TNS Infratest hat weltweit mehr als 16 000 Handybesitzer im Alter von 16 bis 49 Jahren zu ihren Mobiltelefon-Gewohnheiten befragt. Dabei ergeben sich zwar Unterschiede zwischen einzelnen Ländern. Aber es gibt auch wesentliche Gemeinsamkeiten. So zeigt sich, dass das Interesse an den neuen Handy-Diensten durchaus da ist. Nur: Oft nehmen sie lediglich ganz spezielle Zielgruppen in Anspruch.

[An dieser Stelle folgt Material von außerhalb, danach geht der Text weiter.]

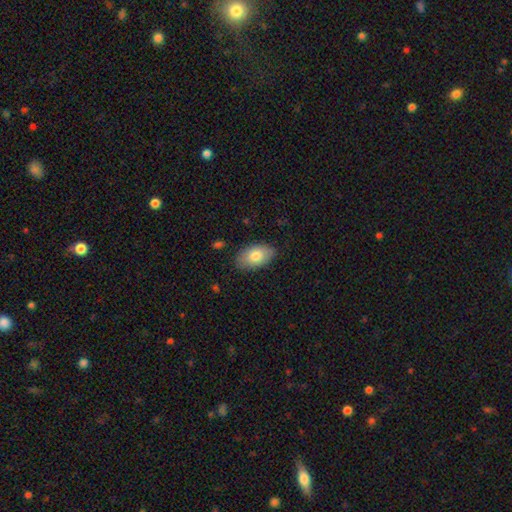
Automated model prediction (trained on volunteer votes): Q: Smooth or featured?
A: smooth (80%); runner-up: featured or disk (14%)
Q: How rounded?
A: in between (94%); runner-up: round (5%)
Q: Merging?
A: none (84%); runner-up: minor disturbance (12%)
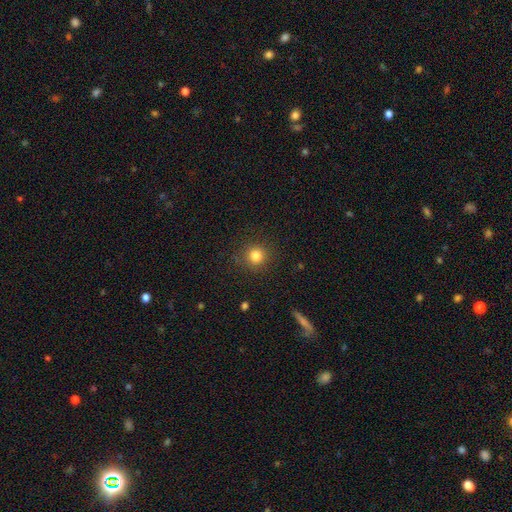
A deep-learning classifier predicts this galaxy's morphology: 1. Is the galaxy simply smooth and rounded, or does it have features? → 83% smooth, 12% star or artifact, 6% featured or disk.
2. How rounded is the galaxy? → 94% round, 5% in between, 1% cigar-shaped.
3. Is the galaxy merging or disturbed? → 90% none, 7% minor disturbance, 3% major disturbance, 1% merger.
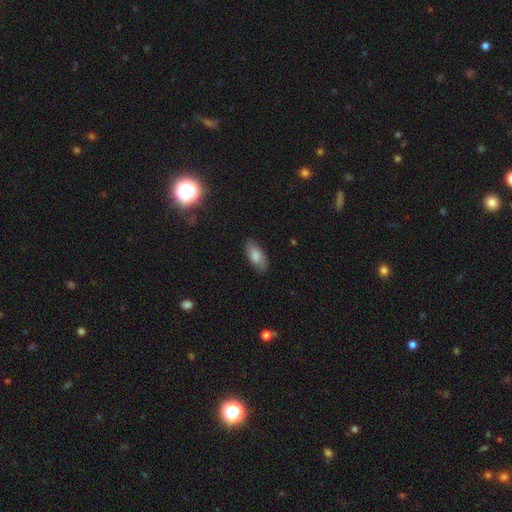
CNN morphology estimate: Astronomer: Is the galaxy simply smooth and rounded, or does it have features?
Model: smooth — 79%.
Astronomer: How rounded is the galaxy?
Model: in between — 89%.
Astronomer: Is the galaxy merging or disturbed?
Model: none — 83%.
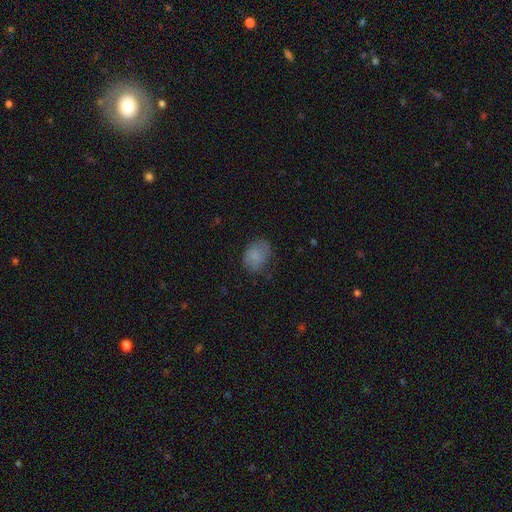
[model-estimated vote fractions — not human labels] smooth 81%, featured or disk 11%, star or artifact 8%. Down the decision tree: how rounded — in between (65%); merging — none (66%).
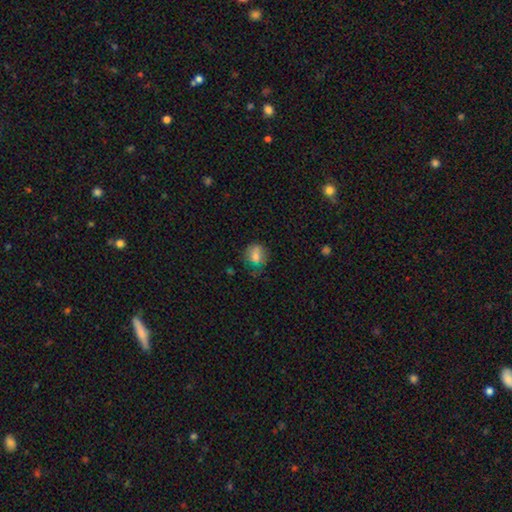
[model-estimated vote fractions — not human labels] smooth 73%, featured or disk 16%, star or artifact 11%. Down the decision tree: how rounded — round (62%); merging — none (56%).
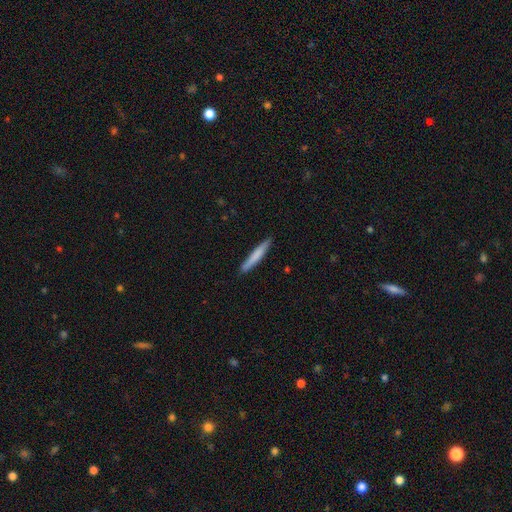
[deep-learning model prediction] Q: Smooth or featured?
A: smooth (73%); runner-up: featured or disk (21%)
Q: How rounded?
A: cigar-shaped (95%); runner-up: in between (4%)
Q: Merging?
A: none (88%); runner-up: minor disturbance (9%)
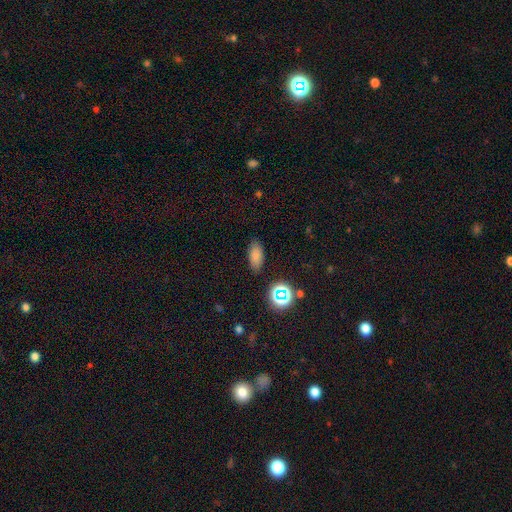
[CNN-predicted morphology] A smooth galaxy with no disk features (79%) that is in between round and cigar-shaped (87%).

Vote fractions:
- Smooth or featured? smooth: 79% / star or artifact: 15% / featured or disk: 6%
- How rounded? in between: 87% / cigar-shaped: 7% / round: 6%
- Merging? none: 83% / minor disturbance: 12% / major disturbance: 3% / merger: 2%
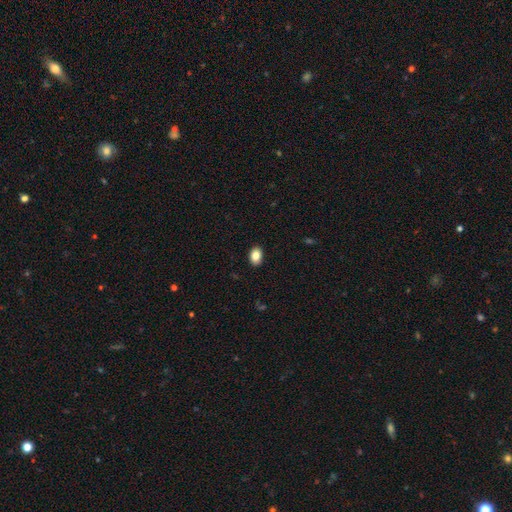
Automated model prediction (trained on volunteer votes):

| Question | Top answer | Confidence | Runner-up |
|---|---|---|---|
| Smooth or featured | smooth | 85% | star or artifact (8%) |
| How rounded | in between | 82% | round (17%) |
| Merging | none | 90% | minor disturbance (7%) |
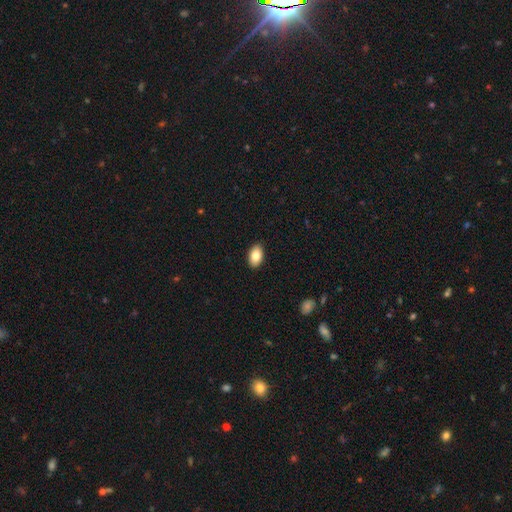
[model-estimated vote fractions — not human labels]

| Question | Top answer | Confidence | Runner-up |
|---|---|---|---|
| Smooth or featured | smooth | 83% | featured or disk (10%) |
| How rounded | in between | 92% | round (6%) |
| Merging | none | 91% | minor disturbance (7%) |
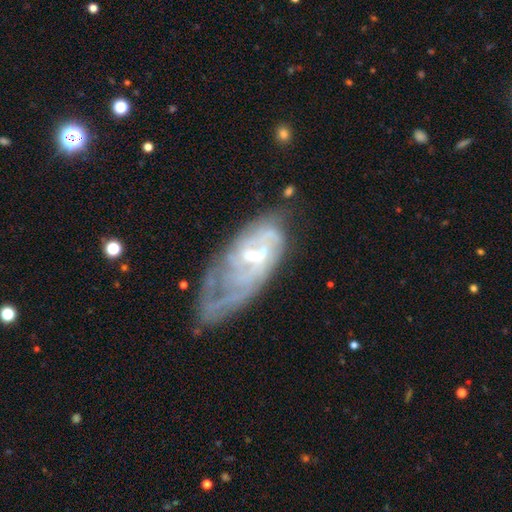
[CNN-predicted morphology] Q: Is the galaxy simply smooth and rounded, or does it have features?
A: featured or disk — 76%.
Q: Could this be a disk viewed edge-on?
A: no — 93%.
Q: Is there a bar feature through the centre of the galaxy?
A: weak — 46%.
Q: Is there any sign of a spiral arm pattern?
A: yes — 79%.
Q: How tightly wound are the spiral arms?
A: tight — 47%.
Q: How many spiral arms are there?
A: can't tell — 50%.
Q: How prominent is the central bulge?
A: small — 56%.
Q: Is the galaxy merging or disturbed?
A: none — 40%.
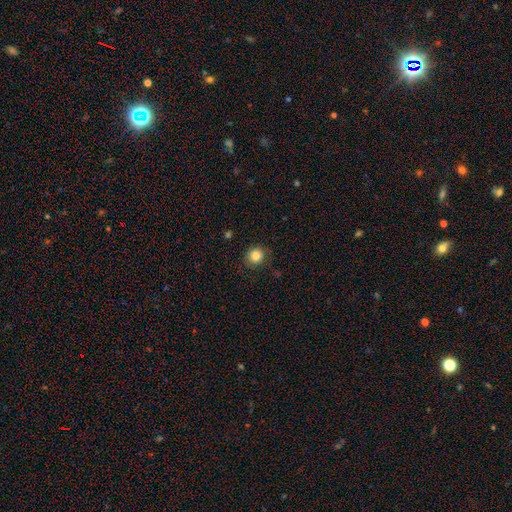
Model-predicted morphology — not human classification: This appears to be a smooth galaxy with no disk features (85%) that is round (86%). Merging: none (85%).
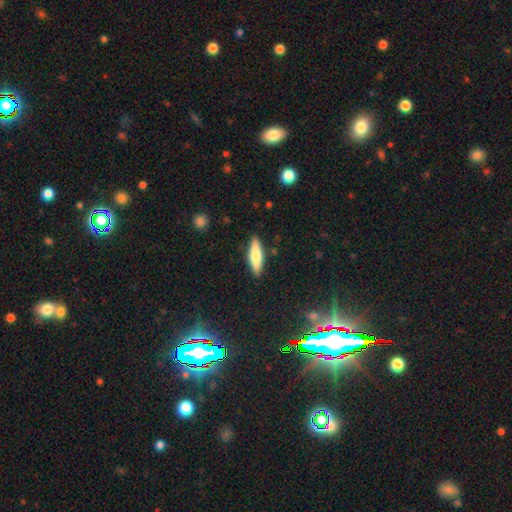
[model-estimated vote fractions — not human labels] smooth_or_featured: smooth (p=0.68) [alt: featured or disk p=0.26]
how_rounded: cigar-shaped (p=0.64) [alt: in between p=0.34]
merging: none (p=0.88) [alt: minor disturbance p=0.09]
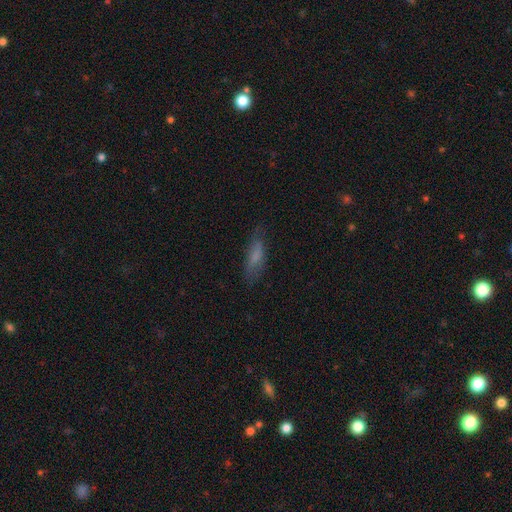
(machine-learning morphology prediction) smooth-or-featured: smooth: 70% | featured or disk: 21% | star or artifact: 9%
  how-rounded: cigar-shaped: 49% (tied) | in between: 49% (tied) | round: 2%
  merging: none: 68% | minor disturbance: 22% | major disturbance: 8% | merger: 2%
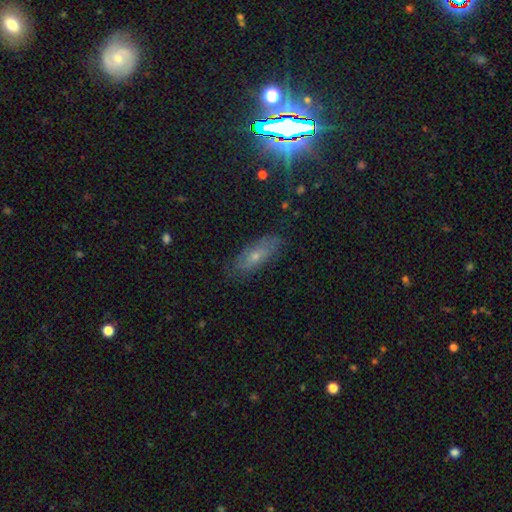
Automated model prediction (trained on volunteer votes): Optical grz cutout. It shows a smooth galaxy with no disk features (42%). Merging: none (75%).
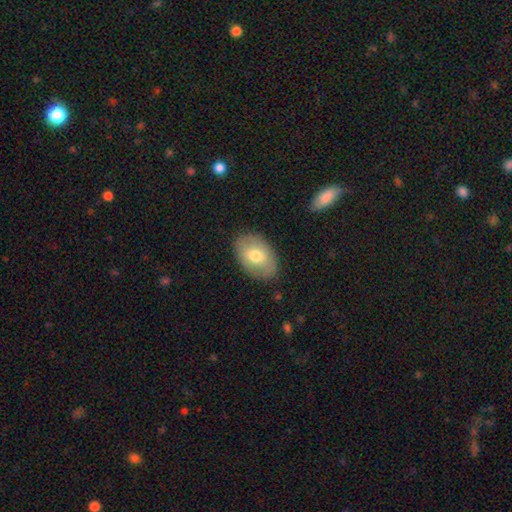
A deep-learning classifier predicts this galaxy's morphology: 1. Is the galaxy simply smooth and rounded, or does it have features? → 66% smooth, 28% featured or disk, 7% star or artifact.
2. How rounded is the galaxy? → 85% in between, 14% round, 1% cigar-shaped.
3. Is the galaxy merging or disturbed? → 84% none, 12% minor disturbance, 3% major disturbance, 1% merger.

Dies gilt etwa für den Internetzugang von unterwegs. „Das wird mehr und mehr nachgefragt“, sagt TNS-Manager Wieland. Vor allem Selbstständige und Manager würden die Möglichkeiten nutzen, die der neue Mobilfunkstandard UMTS bietet. Wieland: „In der relevanten Zielgruppe ist das angekommen.“
Dass UMTS in der Öffentlichkeit dennoch als Flop angesehen wird, liegt unter anderem daran, dass es von der breiten Masse bis jetzt nicht wahrgenommen wird. Experten gehen davon aus, dass viele Angebote noch nicht den Wünschen der Nutzer entsprechen. „Keiner weiß bisher, was die Kunden eigentlich wollen“, sagt Klaus von den Hoff von der Unternehmensberatung CSMG Adventis. Zudem sei der Verkauf von Inhalten für die Netzbetreiber wie Vodafone häufig kein gutes Geschäft. An Klingeltönen zum Beispiel verdienten nicht die Netzbetreiber, sondern Drittanbieter wie Jamba.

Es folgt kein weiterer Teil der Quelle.